Assessing the accuracy of hospital clinical performance measures

Citation:

Sharon-Lise T Normand, Robert E Wolf, John Z Ayanian, and Barbara J McNeil. 2007. “Assessing the accuracy of hospital clinical performance measures.” Med Decis Making, 27, 1, Pp. 9-20.

Abstract:

OBJECTIVE: To control costs and improve quality, payers are designing new hospital reimbursement policies that link payment to quality. The authors determine the extent to which quality measures discriminate hospitals into tiers in 2 geographic areas. DATA SOURCES: Administrative and medical record data for patients discharged with acute myocardial infarction (AMI) in 368 California and 81 Massachusetts hospitals. METHODS: Through simulation, the minimum numbers of patients per hospital needed to identify high-quality hospitals with sensitivity ranging from 75% to 95% under a variety of clinical scenarios are determined. RESULTS: Massachusetts hospitals had twice the number of eligible patients per hospital than California hospitals. Regardless of state, few hospitals had sufficient sample size needed to achieve >85% sensitivity for high-variation quality measures.

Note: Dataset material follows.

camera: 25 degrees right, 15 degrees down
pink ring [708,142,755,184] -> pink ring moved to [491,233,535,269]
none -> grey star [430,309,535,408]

CLINICAL IMPLICATIONS: Reliability of quality-based reimbursement systems relies on the distribution of the hospital sample sizes within geographic areas and the size of practice differences. Selection of conformance thresholds and sensitivity levels depends on the user of the information. To assess the usefulness of performance measures to tier hospitals, information regarding between-hospital variation in quality for specific clinical measures needs to be collected and reported.